5. Engaging Workshops on Real Issues

Have you ever attended a conference and spent the entire time listening to what other people have to say? That doesn’t happen at PhysCon. PhysCon features an array of hands-on workshops designed to engage attendees in exploring meaningful issues and developing concrete skills. You’ll be able to choose the workshops that interest you most from among a range of topics such as political advocacy, entrepreneurship, and how to get a job with a bachelor’s degree in physics.

Workshop Spotlight: Food, Energy Efficiency, and You
Carla Ramsdell is a mechanical engineer, physicist, environmental steward, and food enthusiast. In a word, her interests are linked together by thermodynamics. Through interactive, hands-on workshops, Ramsdell will take PhysCon attendees on a journey to address the energy impacts of our food choices. Is chowing down on frozen pizza or carryout more energy efficient? What role does food play in climate change, and can your personal habits really make a difference? From conductivity to emissivity and cast iron skillets to Instant Pots, these research-based workshops will put your physics and cooking skills to the test and transform your home kitchen into a science laboratory.

6. An Incredible Demo Show

You’ve probably attended a physics demo show. You may have even helped orchestrate one. But you’ve never seen one like this. PhysCon will bring together legendary physics demo expert Stanley Micklavzina from the University of Oregon and others for a fantastic show, fueled by an audience of 1,500 enthusiastic physicists.

7. Lunch with a Side of Inspiration

How often do you get to ask a professional physicist to pass the ketchup? During “Lunch with the Scientists,” a special meal at PhysCon 2019, each table will be hosted by a physical scientist eager to get to know the next generation of physicists, share their story, and give advice. This is an intentional but relaxed opportunity to network with a professional physicist outside of your department—maybe even outside of academia. Regardless of the food, this lunch is likely to be one of the highlights of your entire PhysCon experience. (Although the food should be good too!)

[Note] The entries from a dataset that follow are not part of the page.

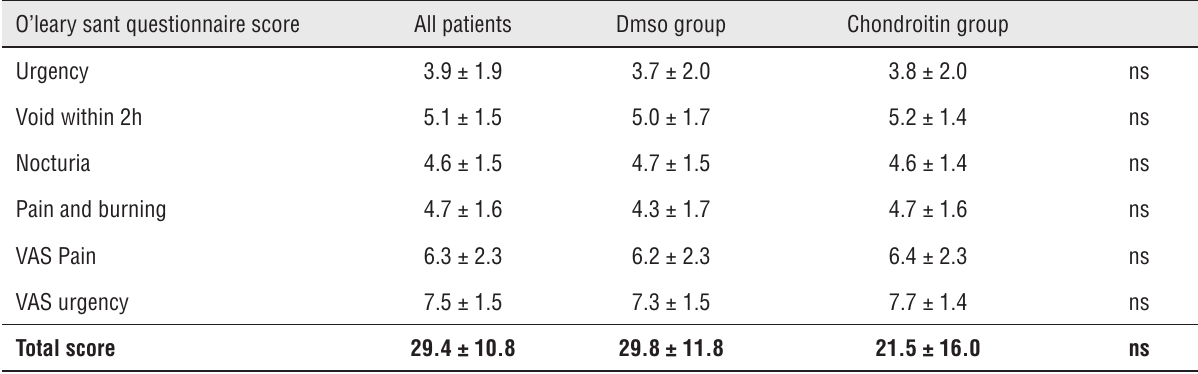
Table 2 - Baseline patient characteristics. O’leary sant questionnaire score All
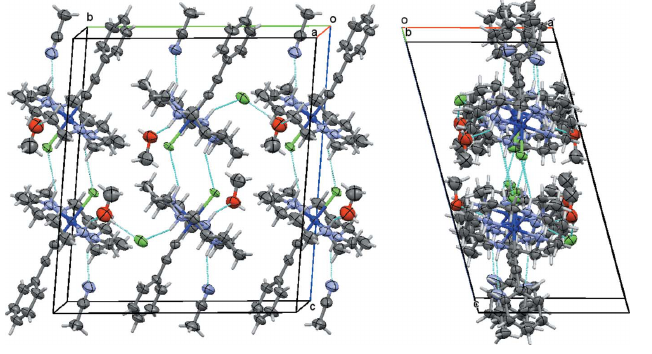
Figure 8 Hydrogen-bonding interactions in 2 , showing both layers connected by N—H (cid:2)(cid:2)(cid:2) O, N—H (cid:2)(cid:2)(cid:2) F hydrogen bonds. The top layer contains cations and anions of Co1 and S1, respectively, the bottom layer those of Co2 and S2. Hydrogen bonds are shown as dashed turquoise lines. Disorder of one of the trifluoromethanesulfonate anions and methylene chloride is omitted for clarity. View is down the a -axis direction.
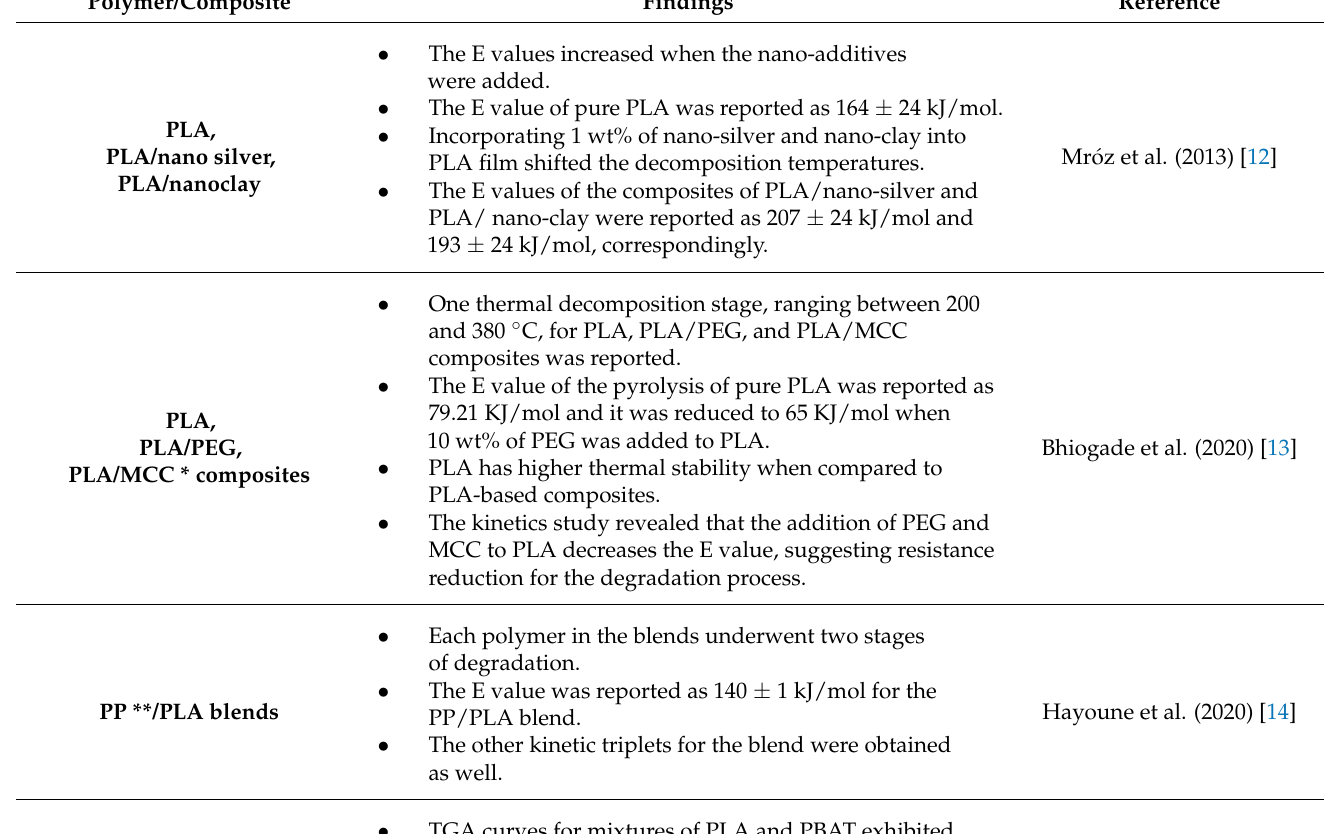
Table 1. Some of the PLA and different polymers pyrolysis research work. Polymer/Composite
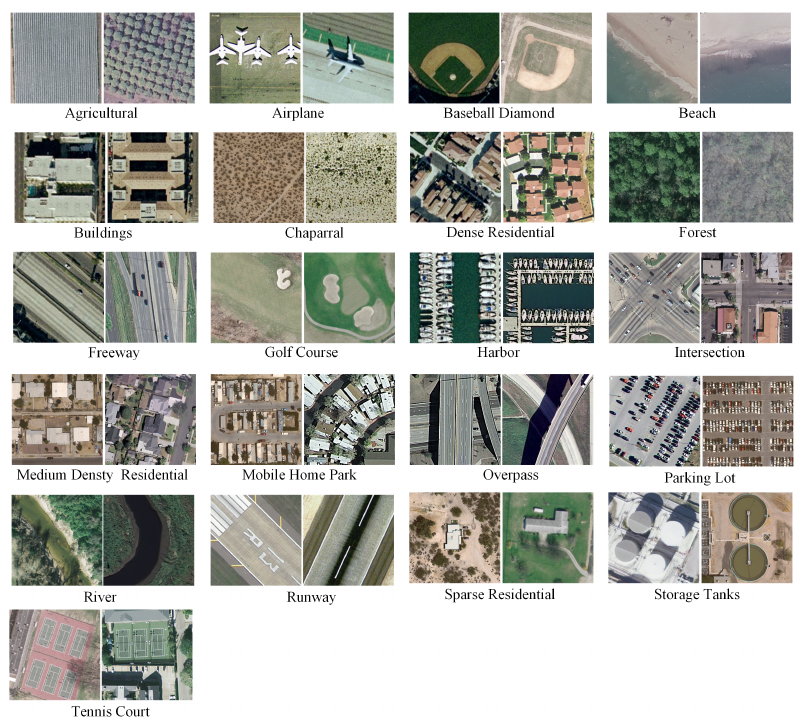
Figure 3. Two examples of ground truth images of each scene category in the UC data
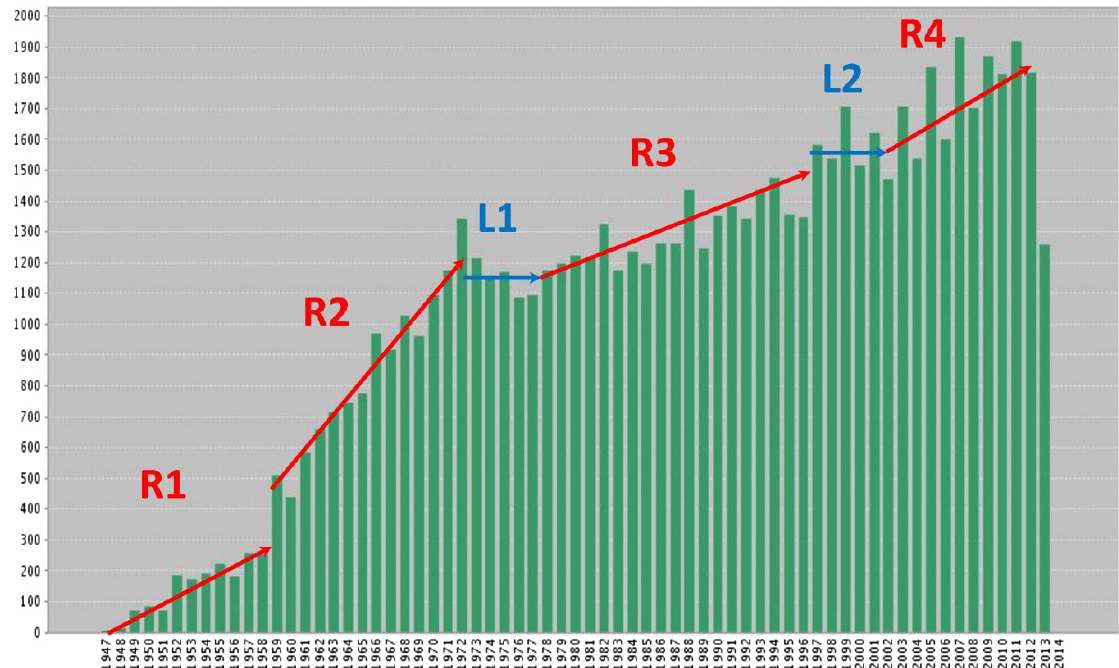
Fig. 2. The annual citations of publications of Britton Chance from 1947 – 2013. Graph reproduced from ISI Citation Indexes (accessed in April, 2013 excluding meeting abstracts) with modi¯cations. R: rising phase; L: leveling phase as described in the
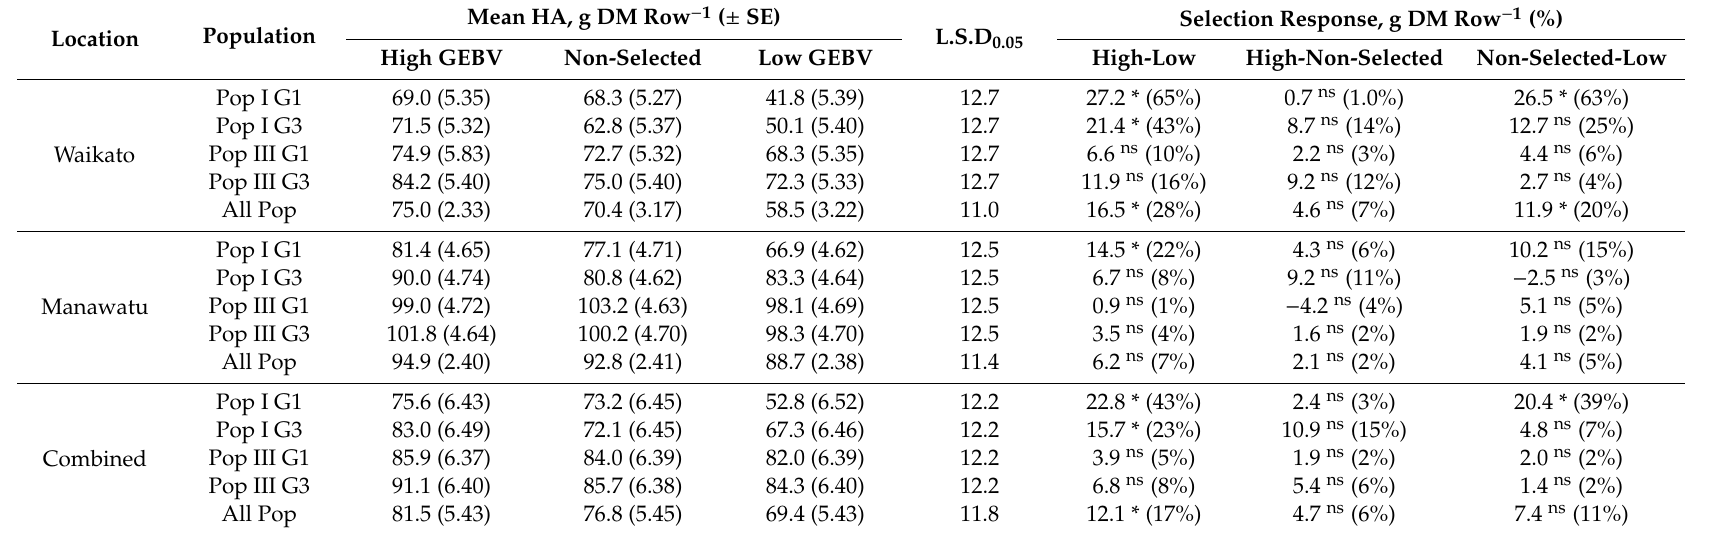
Table 2. Summary of mean herbage accumulation (HA) data for High, Low, and Non-selected selection group (SG) progenies in four populations and averaged across all four populations (All Pop). Data are BLUEs for performance in two evalaution environments (Waikato n = 7 harvests; Manawatu n = 8 harvests), as well as across both environments (combined). Under Selection Response, di ff erences between pairs of SG are: ns = not signifcant ( p > 0.05); * = significant at p <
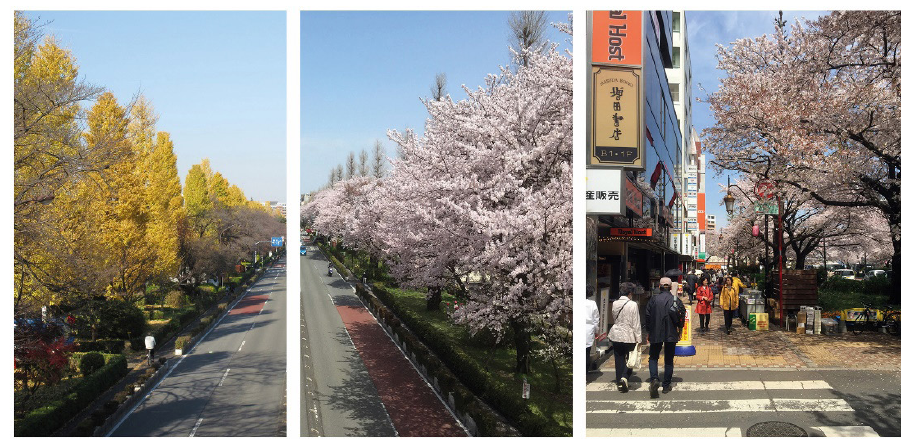
Figure 8. Seasonal variations and versatility of Daigaku-dōri. Scenery in autumn on the left; scenery in spring in the center; eye-level shot on the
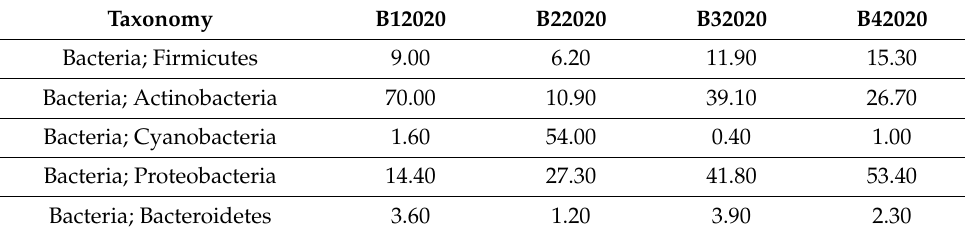
Table 4. Bacterial phylum level recovered in preliminary analyses with tape strips: B12020 strip; B22020 strip left 24 h in a laboratory environment; B32020 strip after contact with tape stripping device; B42020 as B32020 but also in contact with IR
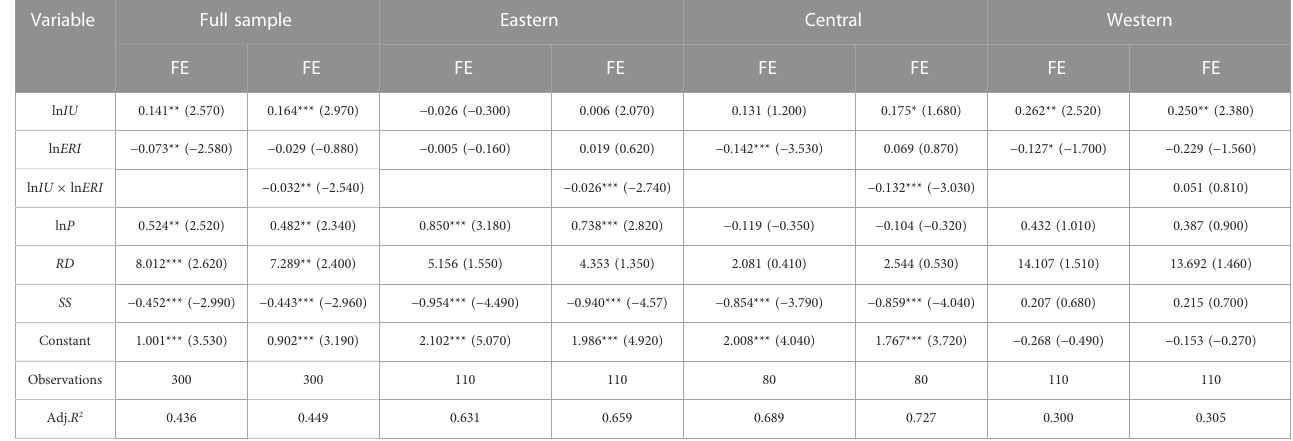
TABLE 5 Regional heterogeneity. Variable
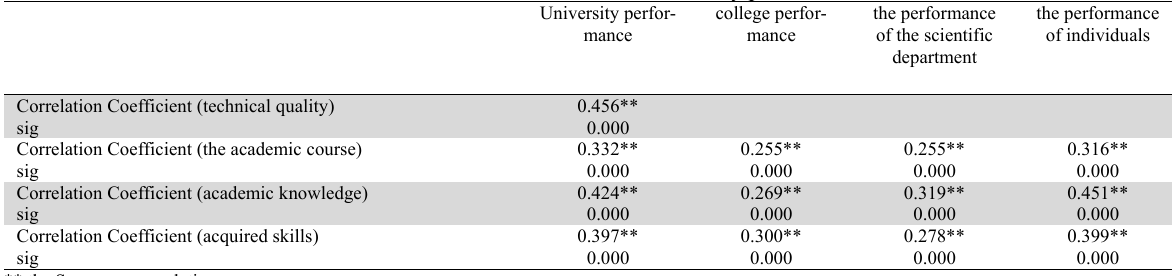
Correlation coefficient between the academic course dimension and university performance and its dimensions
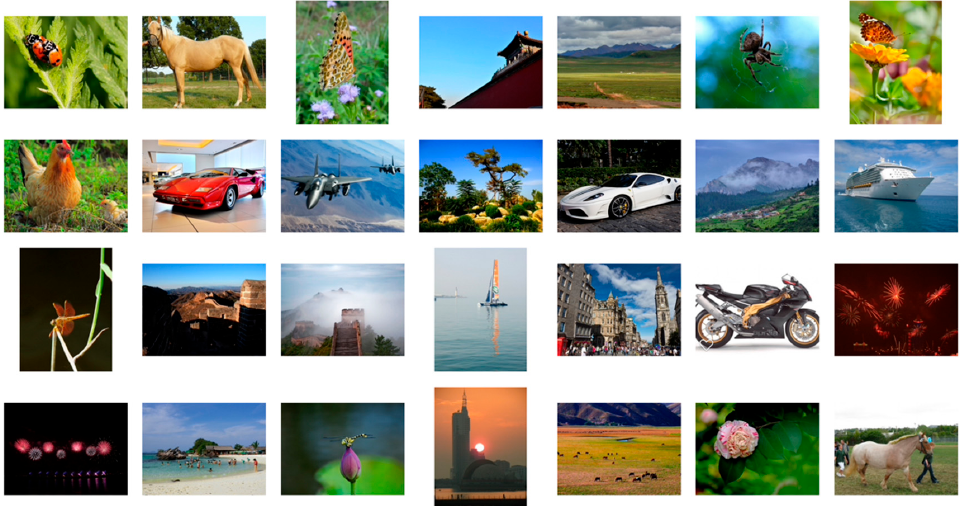
Figure 7. Illustration of the GHIM-10k dataset. Table 1. Results of classification in precision.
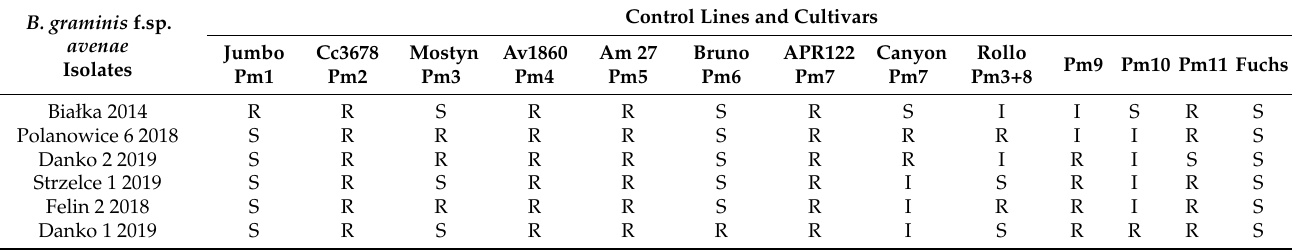
Table 1. Virulence of B. graminis f.sp. avenae isolates chosen for testing A. fatua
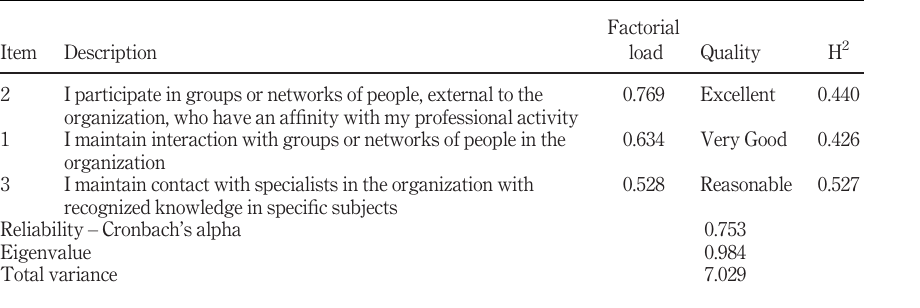
Table VII. Synthesis of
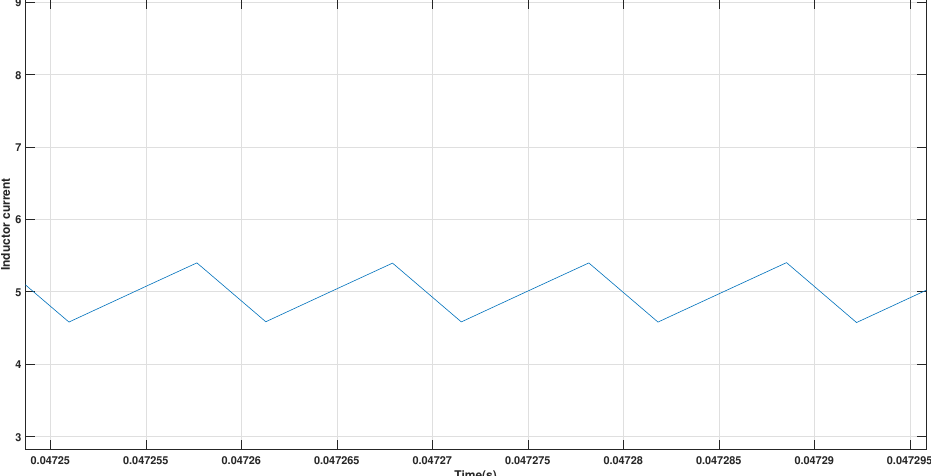
Figure 6. Inductor current ripple of system with CI-ISE and r i =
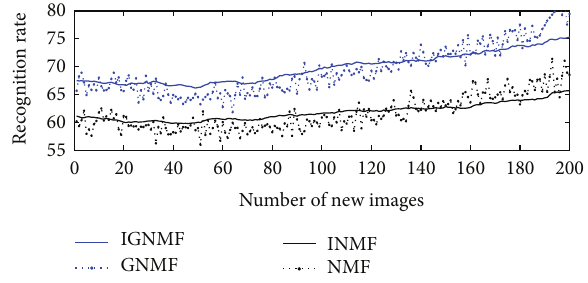
Figure 3: The average recognition rate during incremental study for the FERET database.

8. Grad School and Career Fair

Your next step awaits, and Sigma Pi Sigma is here to help you figure out what to do. A favorite PhysCon event, the joint grad school and career fair will include representatives from physics and physics-related graduate programs, internship sites, and employers around the country. You’ll get to talk to recruiters and representatives face-to-face about what they’re looking for and see whether you’d be a good fit. If you already have a plan in place, you’ll still enjoy collecting pencils, Frisbees, and the other freebies that fill the exhibit hall.